October 14, 2004
Director of Media Relations
413/542-8417

AMHERST, Mass.-Performance artist and novelist lê thi diem thúy, with memoirist May-lee Chai, the visiting writer in the Creative Writing Center at Amherst College, will present "Gangsters & Glamour" at 8 p.m. on Tuesday, Oct. 26, at Amherst Books (8 Main Street, Amherst.). The reading, sponsored by the Amherst College English Department and the Eastman Fund, is free and open to the public. Refreshments will be served.

A 1994 graduate of Hampshire College, lê thi diem thúy is the author of The Gangster We Are All Looking For (2003), which The New York Times named a Notable Book and praised as "a tale of persecution, tragedy and gritty determination, told with a poetic sensibility and a sharp eye for the matter of everyday life." Recently a fellow at the Radcliffe Institute for Advanced Study at Harvard University, lê has also worked in residency at the Lannan Foundation, the Headlands Center for the Arts and Hedgebrook.

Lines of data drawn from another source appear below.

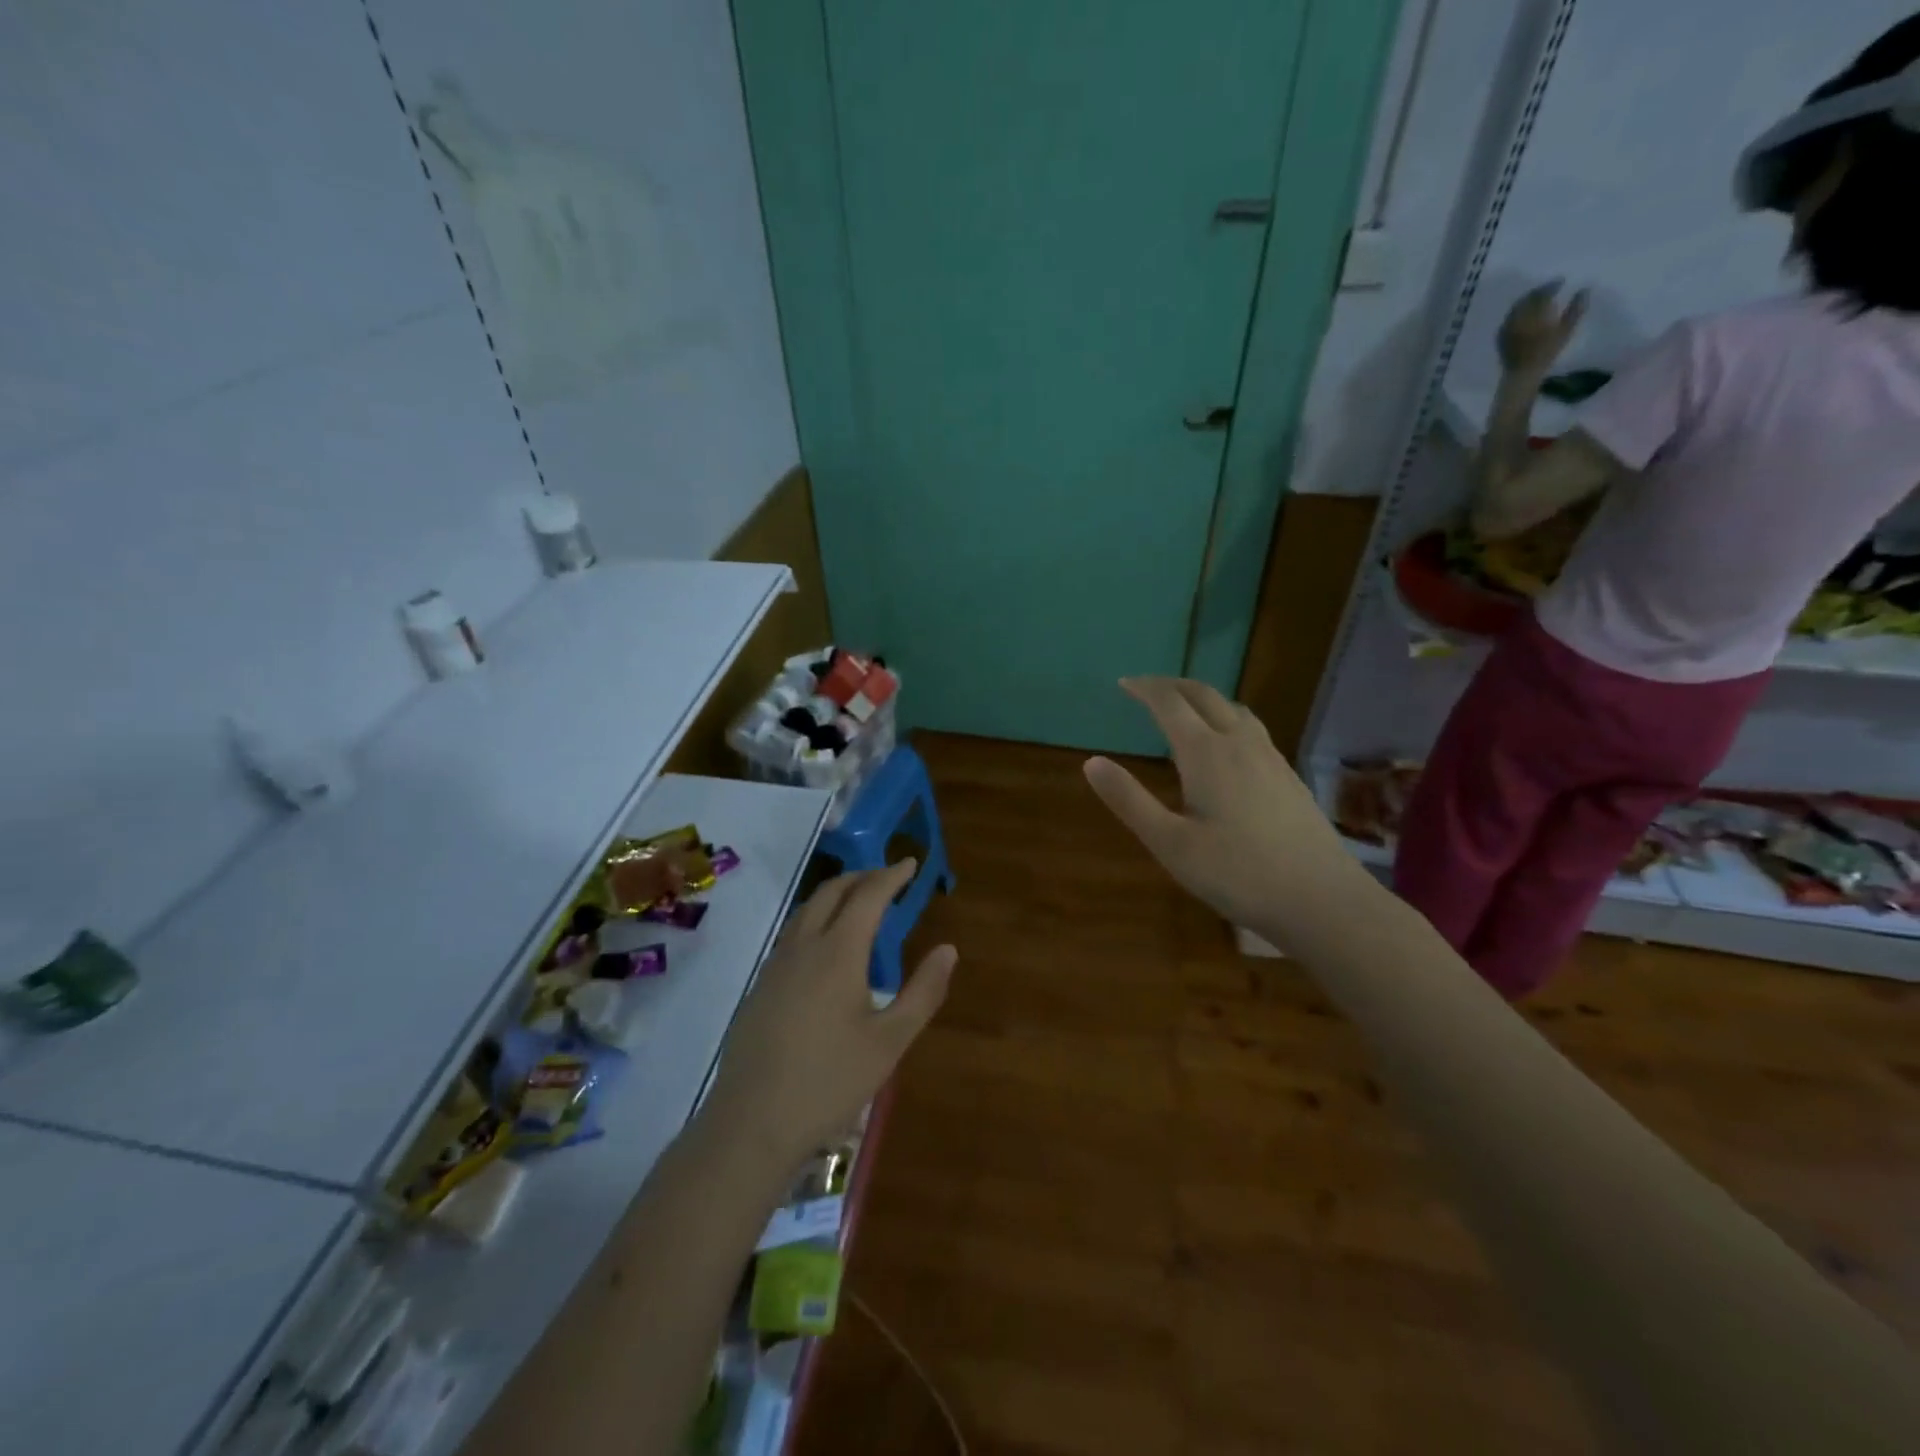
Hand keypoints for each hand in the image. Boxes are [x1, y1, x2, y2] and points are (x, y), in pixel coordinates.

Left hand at [704, 860, 954, 1166]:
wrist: (751, 1123)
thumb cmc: (829, 1081)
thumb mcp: (890, 1042)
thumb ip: (923, 992)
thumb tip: (948, 950)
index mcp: (838, 951)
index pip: (868, 895)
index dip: (891, 876)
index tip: (910, 864)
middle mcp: (803, 946)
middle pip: (831, 892)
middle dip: (861, 877)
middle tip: (887, 878)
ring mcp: (775, 965)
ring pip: (806, 910)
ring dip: (835, 895)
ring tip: (858, 903)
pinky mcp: (759, 986)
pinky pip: (792, 934)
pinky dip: (816, 919)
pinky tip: (825, 947)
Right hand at [1083, 678, 1365, 947]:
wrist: (1322, 900)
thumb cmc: (1237, 874)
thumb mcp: (1170, 843)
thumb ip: (1129, 800)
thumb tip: (1091, 762)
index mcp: (1206, 754)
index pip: (1170, 704)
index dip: (1144, 689)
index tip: (1123, 682)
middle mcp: (1240, 744)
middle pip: (1205, 696)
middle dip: (1173, 686)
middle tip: (1148, 688)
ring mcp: (1271, 758)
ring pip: (1234, 709)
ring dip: (1204, 699)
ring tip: (1185, 710)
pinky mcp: (1289, 777)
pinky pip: (1252, 730)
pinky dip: (1227, 720)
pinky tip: (1227, 748)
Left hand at [1497, 282, 1588, 379]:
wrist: (1522, 372)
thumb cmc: (1546, 352)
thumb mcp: (1565, 330)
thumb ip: (1576, 308)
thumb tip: (1585, 289)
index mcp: (1533, 313)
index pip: (1542, 293)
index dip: (1551, 285)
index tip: (1560, 281)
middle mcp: (1517, 317)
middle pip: (1527, 298)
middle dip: (1539, 291)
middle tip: (1549, 287)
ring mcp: (1506, 326)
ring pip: (1517, 306)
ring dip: (1528, 299)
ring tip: (1538, 297)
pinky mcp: (1500, 335)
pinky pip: (1509, 317)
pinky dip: (1518, 310)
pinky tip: (1525, 312)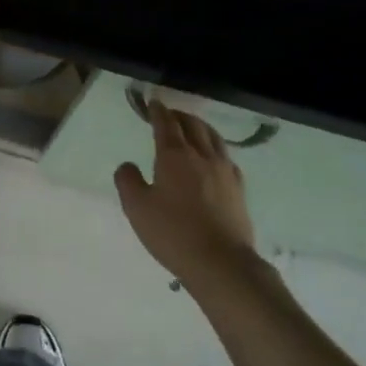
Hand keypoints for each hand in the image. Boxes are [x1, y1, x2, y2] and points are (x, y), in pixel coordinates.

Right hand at [115, 101, 257, 284]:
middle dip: (179, 115)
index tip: (153, 103)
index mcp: (174, 155)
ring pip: (213, 137)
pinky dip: (215, 147)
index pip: (166, 124)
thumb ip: (127, 181)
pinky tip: (214, 157)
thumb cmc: (173, 233)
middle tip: (169, 114)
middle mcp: (201, 155)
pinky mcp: (238, 188)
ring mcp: (224, 171)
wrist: (221, 263)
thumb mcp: (137, 208)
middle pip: (192, 125)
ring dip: (199, 127)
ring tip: (192, 128)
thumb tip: (128, 165)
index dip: (158, 111)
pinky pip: (226, 156)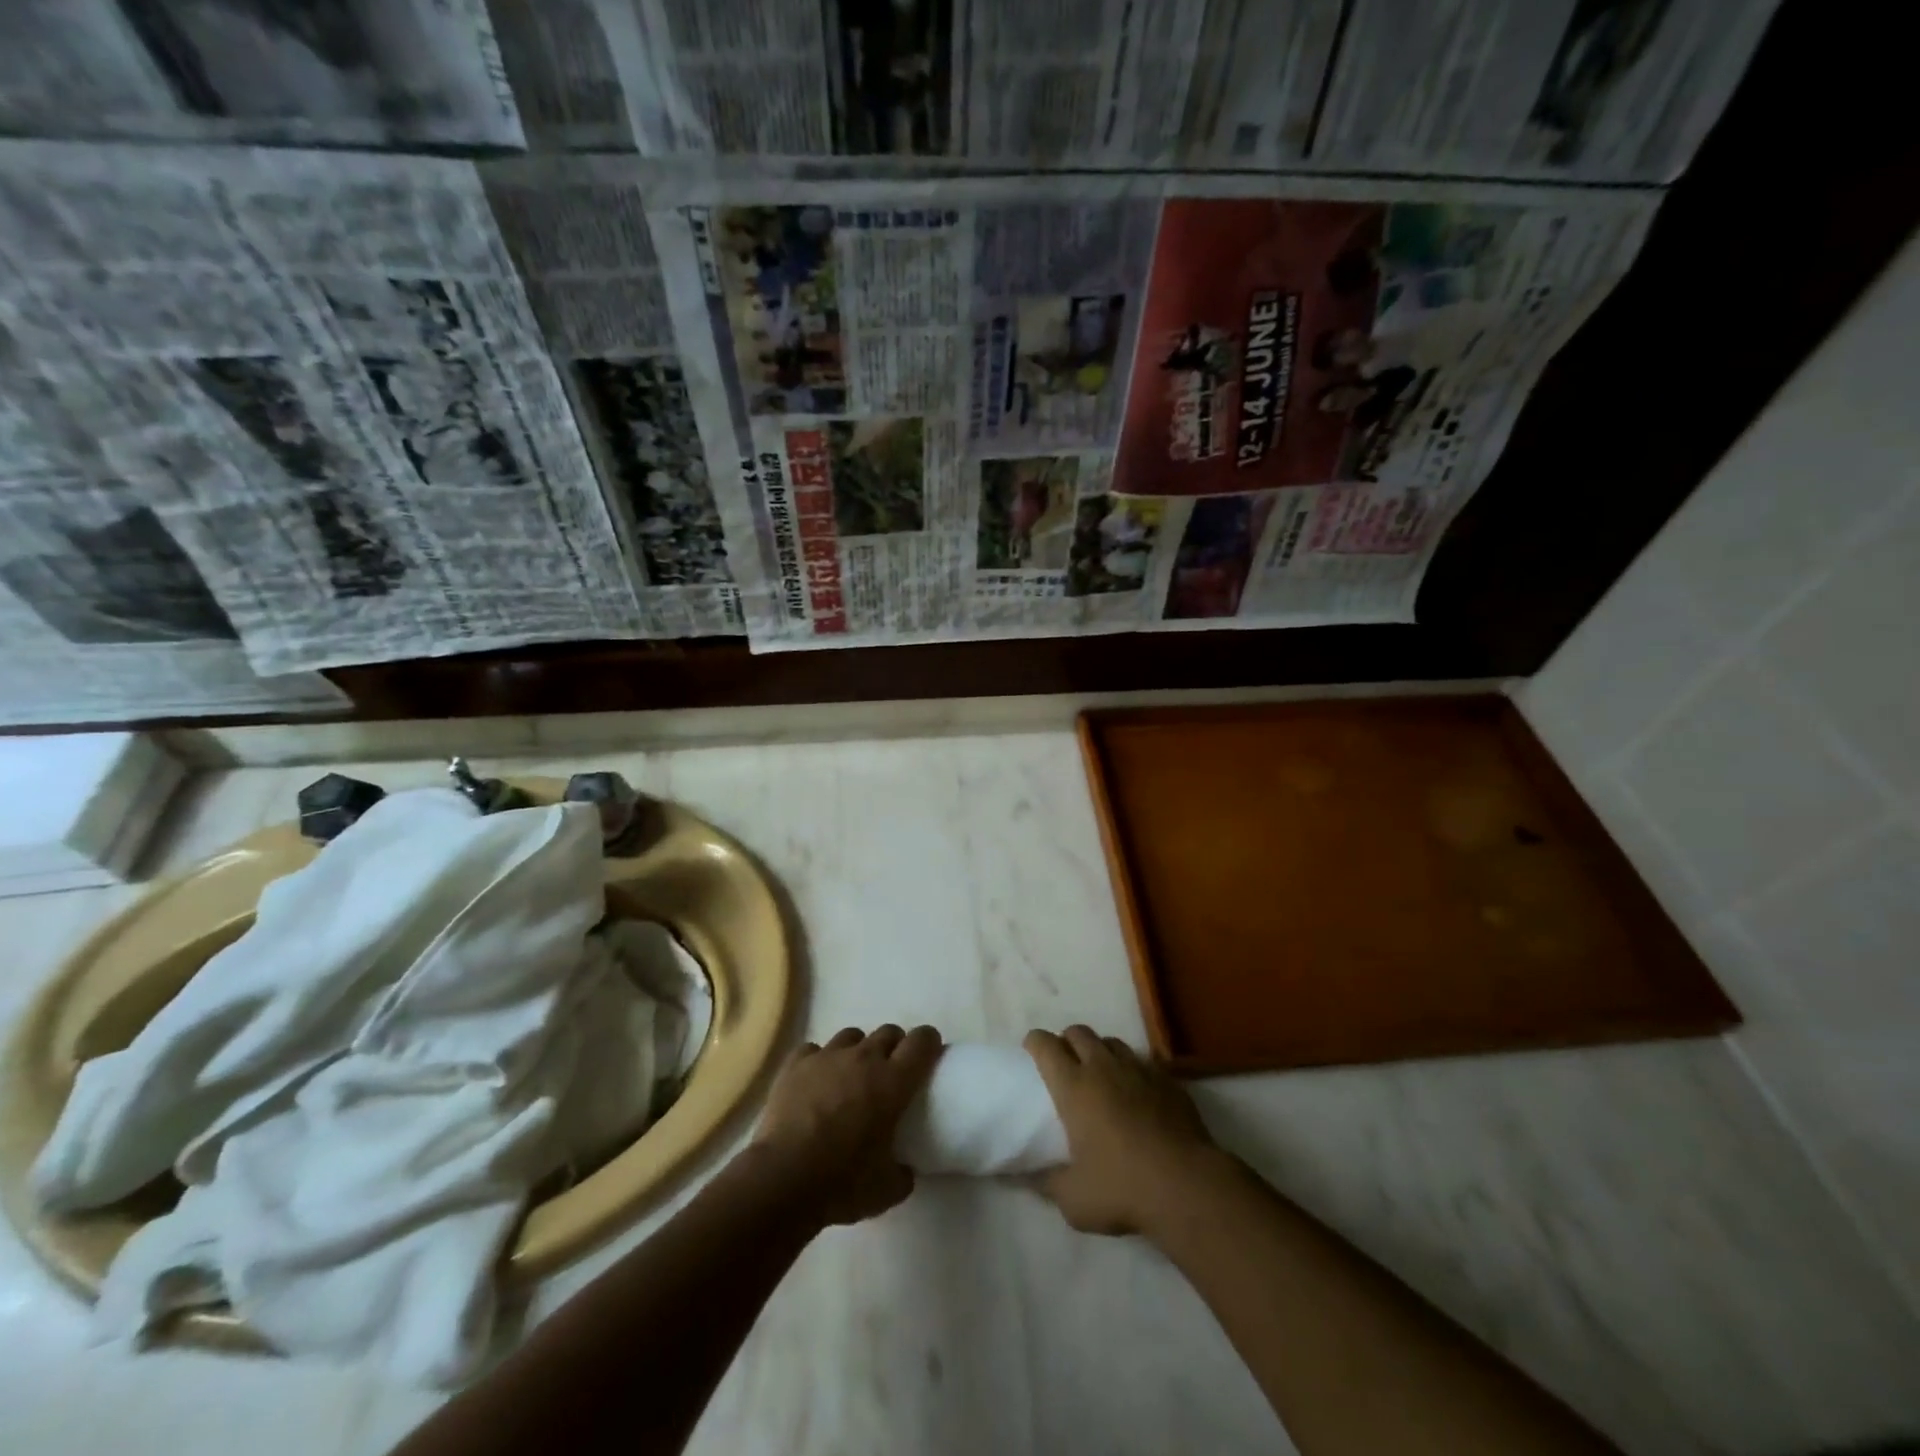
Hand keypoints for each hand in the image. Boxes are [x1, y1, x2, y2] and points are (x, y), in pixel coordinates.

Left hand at [750, 1024, 941, 1226]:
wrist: (783, 1179)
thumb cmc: (843, 1183)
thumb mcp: (888, 1190)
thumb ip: (903, 1172)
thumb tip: (905, 1168)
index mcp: (893, 1082)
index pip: (922, 1041)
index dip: (929, 1043)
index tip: (930, 1055)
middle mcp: (864, 1058)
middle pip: (888, 1032)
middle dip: (894, 1047)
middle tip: (890, 1073)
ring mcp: (827, 1057)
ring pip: (852, 1036)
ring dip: (857, 1051)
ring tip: (850, 1077)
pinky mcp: (796, 1064)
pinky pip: (813, 1050)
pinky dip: (818, 1062)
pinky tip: (814, 1082)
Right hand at [1024, 1026, 1226, 1237]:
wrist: (1187, 1187)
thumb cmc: (1122, 1189)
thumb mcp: (1074, 1199)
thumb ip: (1046, 1183)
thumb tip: (1024, 1178)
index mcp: (1074, 1087)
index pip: (1046, 1045)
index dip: (1034, 1042)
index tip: (1031, 1051)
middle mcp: (1103, 1068)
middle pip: (1078, 1032)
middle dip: (1067, 1041)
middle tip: (1065, 1064)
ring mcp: (1139, 1070)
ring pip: (1112, 1042)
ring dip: (1100, 1051)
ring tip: (1101, 1074)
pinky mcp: (1168, 1080)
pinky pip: (1143, 1061)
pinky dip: (1132, 1069)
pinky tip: (1136, 1092)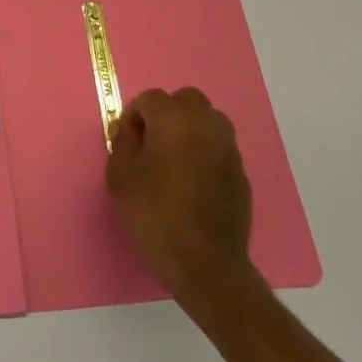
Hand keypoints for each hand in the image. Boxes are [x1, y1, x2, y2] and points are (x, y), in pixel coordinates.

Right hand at [106, 87, 256, 299]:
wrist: (204, 263)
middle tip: (152, 143)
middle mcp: (206, 125)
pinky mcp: (241, 172)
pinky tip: (193, 181)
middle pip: (187, 99)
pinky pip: (219, 147)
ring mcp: (228, 148)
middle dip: (167, 113)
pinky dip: (205, 152)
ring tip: (174, 159)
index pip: (151, 98)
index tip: (127, 142)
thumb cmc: (154, 215)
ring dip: (190, 129)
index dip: (134, 116)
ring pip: (208, 120)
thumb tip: (129, 130)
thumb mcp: (121, 177)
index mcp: (174, 120)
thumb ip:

She has performed solo works at the New World Theater at the University of Massachusetts at Amherst, the Whitney Museum of American Art and the International Women's Playwrights' Festival in Galway, Ireland.

Of Glamorous Asians: Short Stories and Essays, May-lee Chai's new collection of stories and essays, Marilyn Krysl has remarked, "We're in the hands of a sophisticate with a piercing eye, a nuanced intelligence and a sprightly sense of irony." Chai's earlier work earned similar praise: her first novel, My Lucky Face, an intimate investigation of China's cultural revolution, was called "beautifully told." Her second book, The Girl from Purple Mountain, a family memoir that Chai co-wrote with her father, was nominated for a National Book Award in 2001. Chai's fiction and essays have been widely published in such places as the San Francisco Chronicle, ZYZZYVA and Missouri Review.